New Report Details California Asset Forfeiture Abuses. The Drug Policy Alliance today released a new report, Above the Law: An Investigation of Civil Asset Forfeiture Abuses in California, a multi-year, comprehensive look at asset forfeiture abuses in the state that reveals the troubling extent to which law enforcement agencies have violated state and federal law. The report finds that a handful of LA County cities lead the state in per capita seizures, that some departments rely on asset forfeiture for funding themselves, and that some departments were providing false or incomplete reports to the Justice Department.

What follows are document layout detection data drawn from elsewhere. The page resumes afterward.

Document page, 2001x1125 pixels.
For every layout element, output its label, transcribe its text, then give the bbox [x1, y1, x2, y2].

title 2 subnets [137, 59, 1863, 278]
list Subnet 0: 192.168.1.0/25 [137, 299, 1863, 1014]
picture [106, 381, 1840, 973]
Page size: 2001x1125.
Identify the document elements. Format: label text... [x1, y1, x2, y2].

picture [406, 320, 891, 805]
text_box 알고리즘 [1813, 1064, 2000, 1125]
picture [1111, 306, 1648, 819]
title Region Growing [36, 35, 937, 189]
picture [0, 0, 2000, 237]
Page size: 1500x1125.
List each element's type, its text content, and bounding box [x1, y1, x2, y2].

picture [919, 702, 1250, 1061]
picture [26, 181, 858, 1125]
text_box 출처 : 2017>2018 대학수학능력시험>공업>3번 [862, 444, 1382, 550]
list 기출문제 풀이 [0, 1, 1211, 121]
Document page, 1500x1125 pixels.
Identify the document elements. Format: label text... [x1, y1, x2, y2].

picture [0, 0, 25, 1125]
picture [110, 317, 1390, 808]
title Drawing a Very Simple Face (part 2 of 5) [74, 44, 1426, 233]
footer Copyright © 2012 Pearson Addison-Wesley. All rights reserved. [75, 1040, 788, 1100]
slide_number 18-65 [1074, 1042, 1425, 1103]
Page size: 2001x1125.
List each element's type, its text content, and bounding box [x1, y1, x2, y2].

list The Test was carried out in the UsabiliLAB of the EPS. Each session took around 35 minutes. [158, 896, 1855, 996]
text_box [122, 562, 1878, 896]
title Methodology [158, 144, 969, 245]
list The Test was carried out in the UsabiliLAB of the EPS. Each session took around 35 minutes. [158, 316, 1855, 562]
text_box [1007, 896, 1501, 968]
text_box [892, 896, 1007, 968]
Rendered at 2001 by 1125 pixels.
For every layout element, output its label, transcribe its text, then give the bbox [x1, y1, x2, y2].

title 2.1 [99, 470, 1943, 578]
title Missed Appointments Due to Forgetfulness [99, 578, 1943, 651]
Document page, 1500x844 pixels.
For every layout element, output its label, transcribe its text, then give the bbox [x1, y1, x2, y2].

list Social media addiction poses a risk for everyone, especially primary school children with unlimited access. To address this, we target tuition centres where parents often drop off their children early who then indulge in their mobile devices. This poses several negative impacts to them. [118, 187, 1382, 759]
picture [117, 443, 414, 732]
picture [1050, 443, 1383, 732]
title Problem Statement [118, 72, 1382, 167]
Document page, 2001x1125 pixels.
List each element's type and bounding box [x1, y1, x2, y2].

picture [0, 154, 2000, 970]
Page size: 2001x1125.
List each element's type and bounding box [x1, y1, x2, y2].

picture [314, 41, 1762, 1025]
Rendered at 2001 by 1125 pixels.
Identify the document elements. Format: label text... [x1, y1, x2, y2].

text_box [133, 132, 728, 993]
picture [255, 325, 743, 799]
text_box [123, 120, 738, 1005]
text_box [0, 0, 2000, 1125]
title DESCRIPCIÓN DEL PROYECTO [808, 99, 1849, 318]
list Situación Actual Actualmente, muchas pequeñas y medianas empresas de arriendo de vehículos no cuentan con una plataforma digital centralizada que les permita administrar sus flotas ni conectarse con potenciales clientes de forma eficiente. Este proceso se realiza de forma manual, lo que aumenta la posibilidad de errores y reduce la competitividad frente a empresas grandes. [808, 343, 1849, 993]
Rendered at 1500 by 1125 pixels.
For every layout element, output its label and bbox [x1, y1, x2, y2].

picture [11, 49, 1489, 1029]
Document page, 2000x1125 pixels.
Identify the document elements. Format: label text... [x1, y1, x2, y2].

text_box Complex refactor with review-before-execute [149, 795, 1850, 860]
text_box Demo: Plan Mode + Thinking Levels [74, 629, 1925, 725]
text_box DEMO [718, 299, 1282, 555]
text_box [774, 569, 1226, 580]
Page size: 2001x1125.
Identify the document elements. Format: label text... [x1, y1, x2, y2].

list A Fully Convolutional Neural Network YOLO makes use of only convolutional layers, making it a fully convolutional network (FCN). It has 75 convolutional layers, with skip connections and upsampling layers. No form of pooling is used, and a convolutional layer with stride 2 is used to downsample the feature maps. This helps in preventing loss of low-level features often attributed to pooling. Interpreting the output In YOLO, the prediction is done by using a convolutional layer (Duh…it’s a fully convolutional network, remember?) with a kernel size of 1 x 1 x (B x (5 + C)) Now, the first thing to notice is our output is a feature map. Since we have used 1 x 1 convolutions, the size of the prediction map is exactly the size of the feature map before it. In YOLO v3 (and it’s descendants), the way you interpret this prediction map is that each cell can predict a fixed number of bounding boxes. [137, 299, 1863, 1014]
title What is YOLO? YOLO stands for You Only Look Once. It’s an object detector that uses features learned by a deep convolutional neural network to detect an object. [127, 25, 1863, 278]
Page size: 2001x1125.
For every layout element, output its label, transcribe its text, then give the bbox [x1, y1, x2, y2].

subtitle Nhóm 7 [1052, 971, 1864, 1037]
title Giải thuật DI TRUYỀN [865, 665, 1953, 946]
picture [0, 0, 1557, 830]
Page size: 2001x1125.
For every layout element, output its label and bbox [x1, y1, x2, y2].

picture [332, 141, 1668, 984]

Indiana Welfare Drug Testing Bill Dead. The legislator who unexpectedly proposed adding a welfare drug testing proposal to a social services spending bill has withdrawn it after learning how few people would be tested and how little support there is for it. Rep. Terry Goodin (D-Crawfordsville) said today he would instead seek a study committee to examine how best to fight drug abuse.
Florida Governor Settles on State Employee Drug Testing. Gov. Rick Scott (R) has formally given up on his effort to subject state employees to random, suspicionless drug testing. He reached an agreement Monday with the employees' union that will only allow drug testing in a relative handful of safety-sensitive positions. Of the 1,400 job classifications Scott originally wanted covered, only 267 will be covered.
Indiana Governor Extends Emergency Needle Exchange Program. Gov. Mike Pence (R) Monday extended an emergency needle exchange program in Scott County for another 30 days in a bid to get a handle on an injection drug-related HIV outbreak there. The move comes as the legislature heard testimony supporting a bill that would allow similar exchanges elsewhere in the state.
DEA Administrator Michele Leonhart Set to Resign. DEA Administrator Michele Leonhart is expected to resign soon, a unnamed "senior administration official" told CBS News this morning. The embattled DEA head has been under fire for years over her leadership of the scandal-ridden agency, but it was her performance at a Capitol Hill hearing last week that sealed her fate. Click on the link to read our feature story on this.
Supreme Court Says Detaining Motorists to Wait for Drug Dogs to Arrive is Not OK. In a 6-3 decision today, the US Supreme Court held that detaining motorists on the side of the highway to await the arrival of a drug dog violates the Fourth Amendment's proscription against unlawful searches and seizures. Writing for the majority, Justice Ruth Bader Ginsburg noted that police may request drivers licenses, vehicle registrations, proof of insurance, and check for outstanding warrants because all those investigatory actions are aimed at enforcing traffic laws and ensuring that vehicles are operating safely—the ostensible reason for the stops. "A dog sniff, unlike those stock inquiries, lacks the same tie to roadway safety," she said. Prolonging the stop, even for a few minutes, to allow for the arrival of a drug dog was improper, Ginsburg wrote. "A traffic stop becomes unlawful if prolonged beyond the time in fact needed to complete all traffic-based inquiries," Ginsburg said. Click on the link to read our newsbrief and view the ruling itself.
Mexicans Capture Gulf Cartel Leader. Mexican authorities confirmed over the weekend that they had captured Jose Tiburcio Hernandez Fuentes, who they described as a Gulf Cartel leader responsible for much of the recent violence in the border city of Reynosa. He was caught despite a shootout between Mexican soldiers and police and around 60 cartel gunmen who tried to rescue him. The Mexicans caught a key Juarez Cartel leader just a day earlier.